Alles ist gut
Ich sehe mich selbst umherirren … durch die Flure und Zimmer des Altenheims, treppauf, treppab im Zeitraffer – gerade so, als wäre ich eine Laborratte in einem Labyrinth. Zwei Notfälle in drei Nächten. Die Hitze hängt in den Bewohnerzimmern. Immer wieder renne ich zu einem Bewohner, der orientierungslos in seinem Zimmer steht. Er ist stark sturzgefährdet. Ich packe ihn wieder zurück ins Bett - wieder und wieder. Zwischendurch stehe ich am Medikamentenschrank und schütte Millionen Pillen in Medikamentenbecher. Der Schweiß läuft mir den Rücken hinunter. Es ist kein Traum. Der Rettungswagen kommt. Ich helfe, eine Bewohnerin vom Bett hinüber auf die Trage zu wuchten.

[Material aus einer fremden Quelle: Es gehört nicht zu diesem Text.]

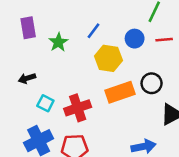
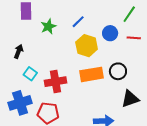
black arrow: (27, 78) -> (19, 51), turned 120

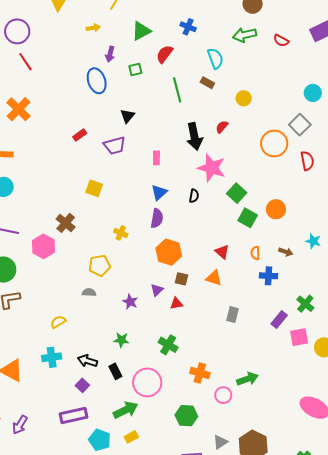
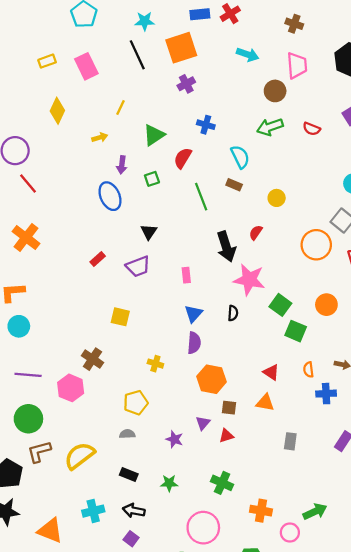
orange circle: (276, 209) -> (326, 305), moved
yellow semicircle: (58, 322) -> (80, 456), moved, size x1.8
black rectangle: (115, 371) -> (129, 475), moved, turned -35

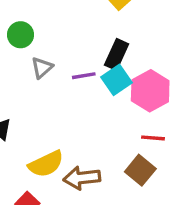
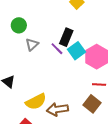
black rectangle: (117, 54) -> (66, 37), moved
purple line: (84, 76) -> (57, 49), turned 56

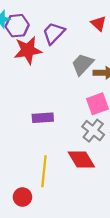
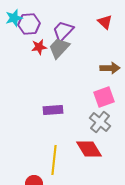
red star: (28, 50) -> (39, 47), size x0.6
gray trapezoid: (82, 64) -> (59, 48), moved

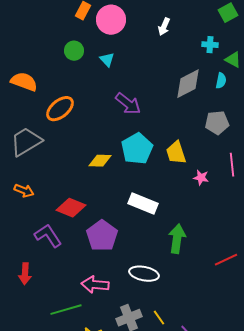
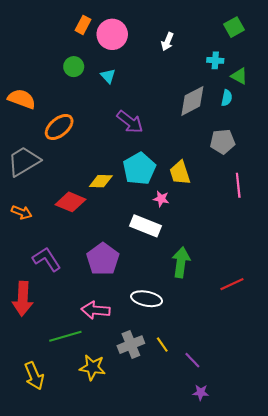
pink star: (201, 178) -> (161, 199), moved
red diamond: (71, 208) -> (71, 202), moved
red arrow: (25, 274) -> (23, 299), size x1.5

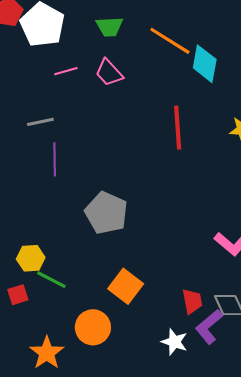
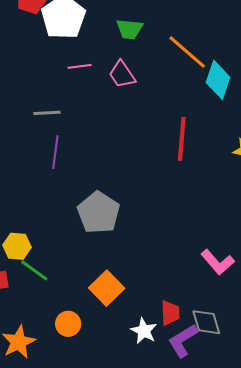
orange circle: (93, 327) -> (68, 324), size x0.7
white star: (174, 342) -> (144, 331), moved

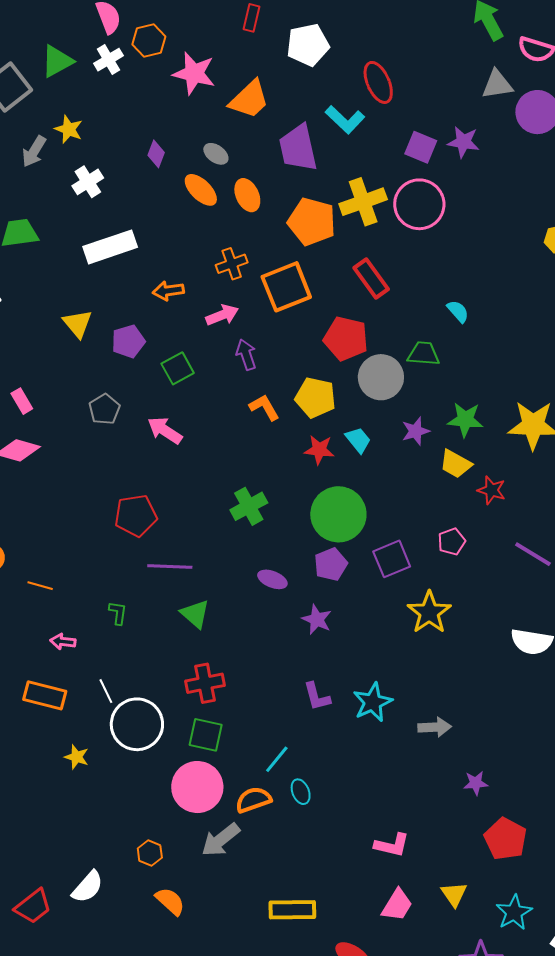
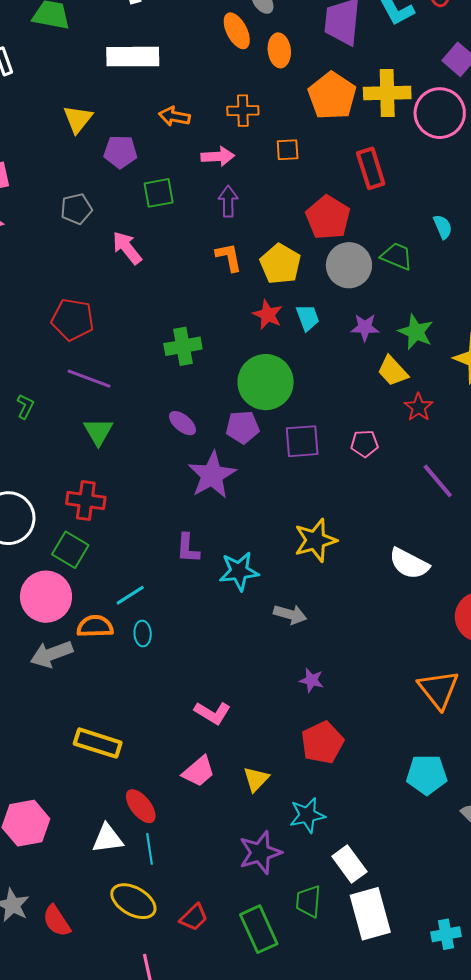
orange square: (286, 287) -> (288, 150), size x0.5
yellow star: (429, 612) -> (315, 540), moved
purple star: (317, 619) -> (212, 475), size x1.6

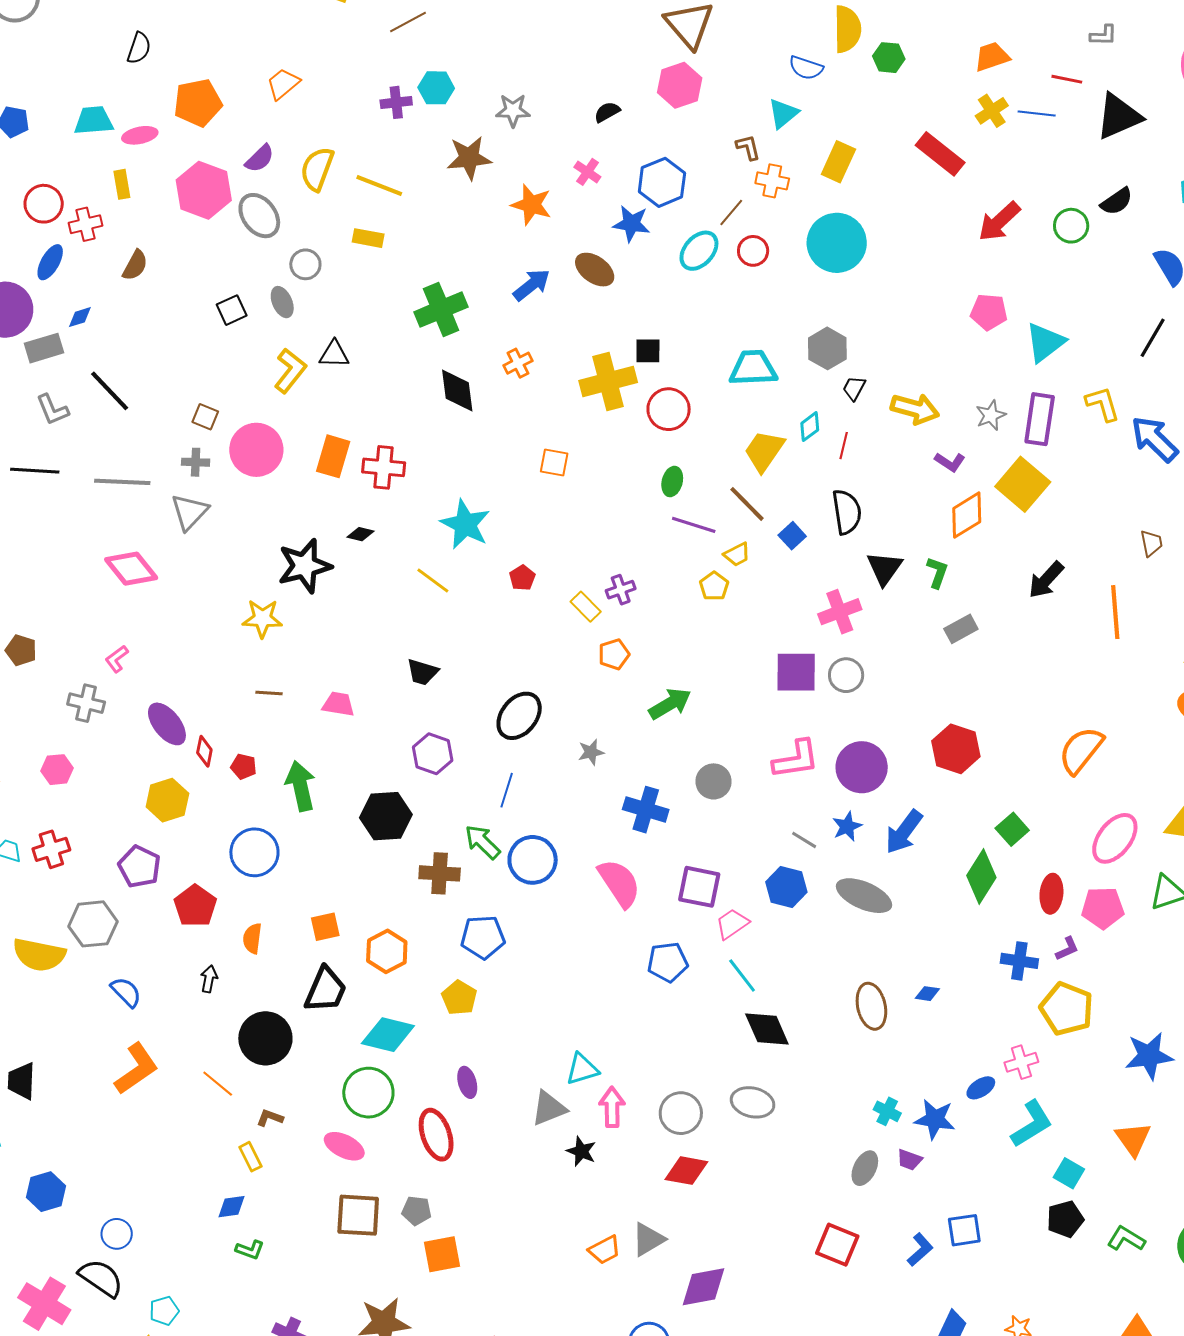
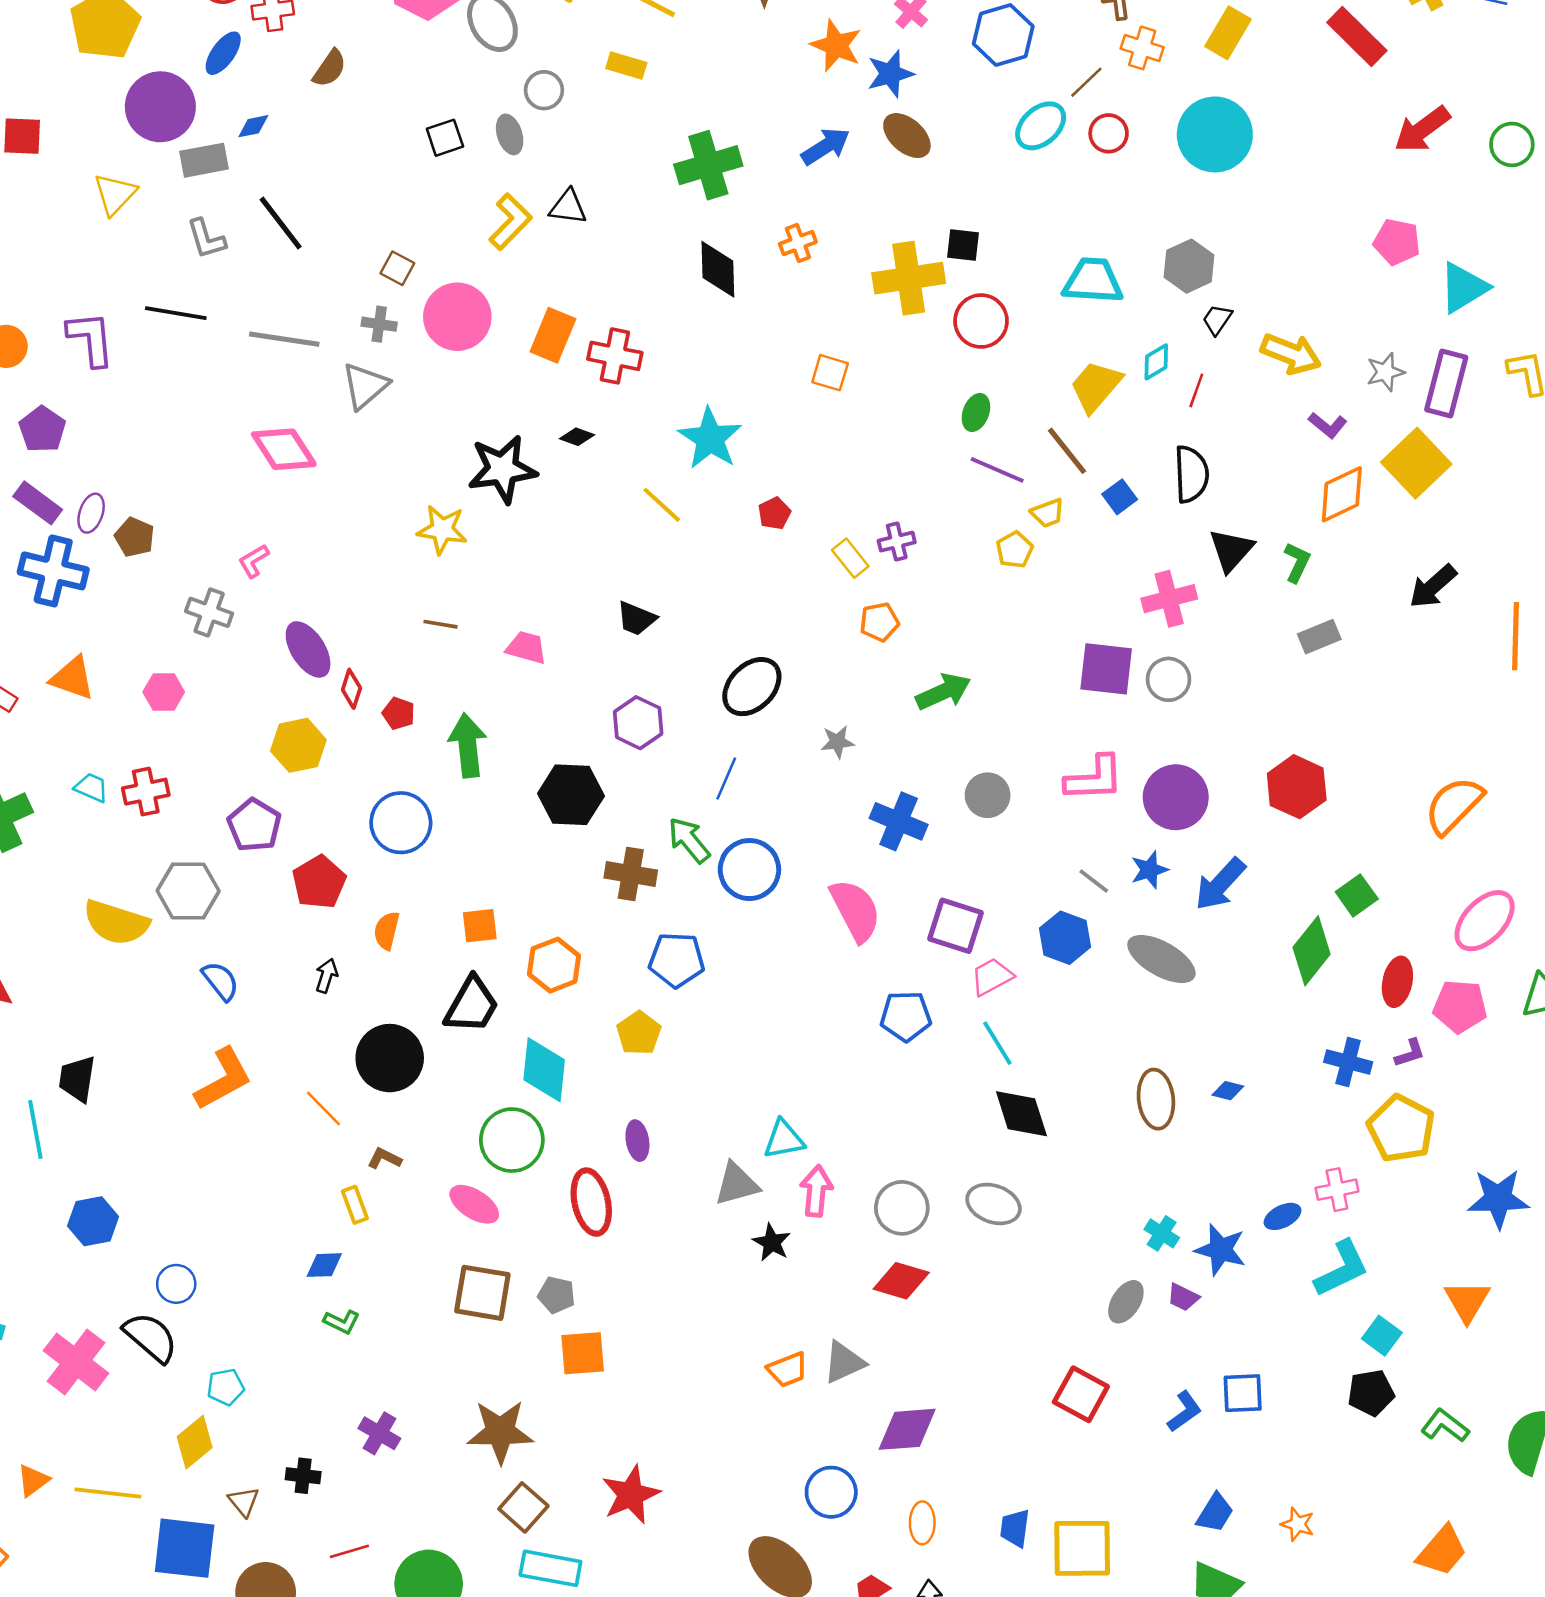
blue star: (631, 224) -> (890, 74), moved, turned -30
cyan diamond: (388, 1035) -> (544, 1070), turned 76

Ich frage mich, warum ich das alles mache. Ein letztes Mal gehe ich durch die Zimmer, wechsele Windeln, helfe Bewohnern auf die Toilette, schiebe Bettpfannen unter Gesäße, fange demente Bewohner in den Fluren ein, halte sie an der Hand, tröste.
Der Morgen bringt Kühle. Die Vögel zwitschern. Nur noch die Dokumentation am Computer, die Tropfen für den Frühdienst richten, den Kaffee anstellen, die Außentür öffnen, Kalenderblätter abreißen. Ich schaue auf die Uhr – das Ende der Nacht ist in greifbarer Nähe. Komm langsam wieder runter, denke ich bei mir, - ich hab`s wieder geschafft. Die Kollegen und Kolleginnen laufen langsam ein, Stimmen und Lachen, Türen gehen, Husten, Guten Morgen, Begrüßungen, die Dienstübergabe. Für einen Moment habe ich das Gefühl, dass ich nicht in mir stecke. Ich sehe mich selbst umherirren … hinunter zu den Umkleideräumen gehen, den Spint aufschließen, wie ich die Dienstklamotten ausziehe, meine Tasche packe, und hinaus. Hinaus. Alles ist friedlich. Alles ist gut.